▸ **EXERCISE AIM**: Your task is to repeat the entries exactly. Leave the pictures out.

START PROVIDED DATA

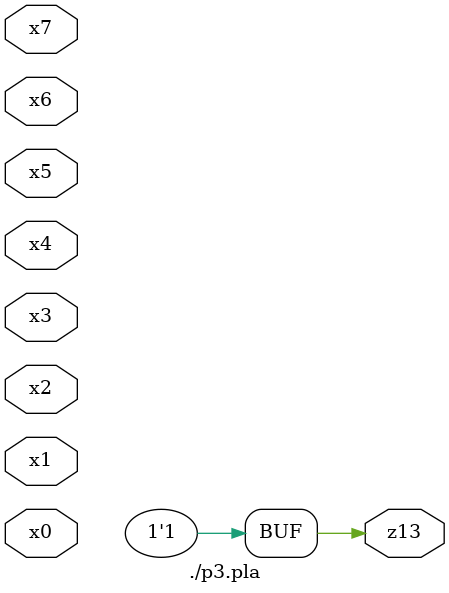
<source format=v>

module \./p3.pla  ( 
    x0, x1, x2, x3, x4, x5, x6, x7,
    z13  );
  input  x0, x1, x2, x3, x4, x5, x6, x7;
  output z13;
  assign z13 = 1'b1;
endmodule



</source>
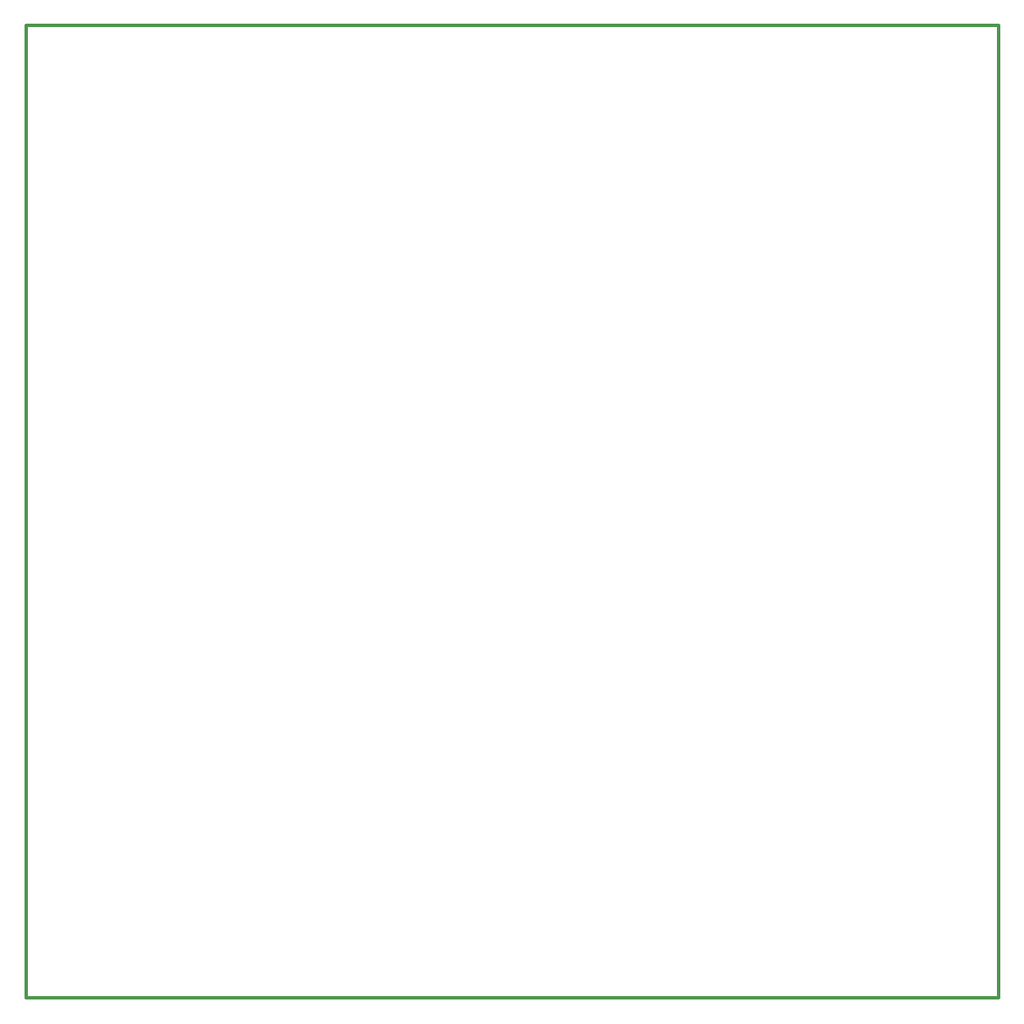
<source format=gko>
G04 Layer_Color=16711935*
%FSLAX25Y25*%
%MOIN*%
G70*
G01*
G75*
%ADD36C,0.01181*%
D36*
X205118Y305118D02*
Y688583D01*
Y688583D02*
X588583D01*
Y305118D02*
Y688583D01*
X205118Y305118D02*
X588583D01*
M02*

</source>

END PROVIDED DATA

▸ **ANSWER AREA**:
<source format=v>

module \./p3.pla  ( 
    x0, x1, x2, x3, x4, x5, x6, x7,
    z13  );
  input  x0, x1, x2, x3, x4, x5, x6, x7;
  output z13;
  assign z13 = 1'b1;
endmodule



</source>
<source format=gko>
G04 Layer_Color=16711935*
%FSLAX25Y25*%
%MOIN*%
G70*
G01*
G75*
%ADD36C,0.01181*%
D36*
X205118Y305118D02*
Y688583D01*
Y688583D02*
X588583D01*
Y305118D02*
Y688583D01*
X205118Y305118D02*
X588583D01*
M02*

</source>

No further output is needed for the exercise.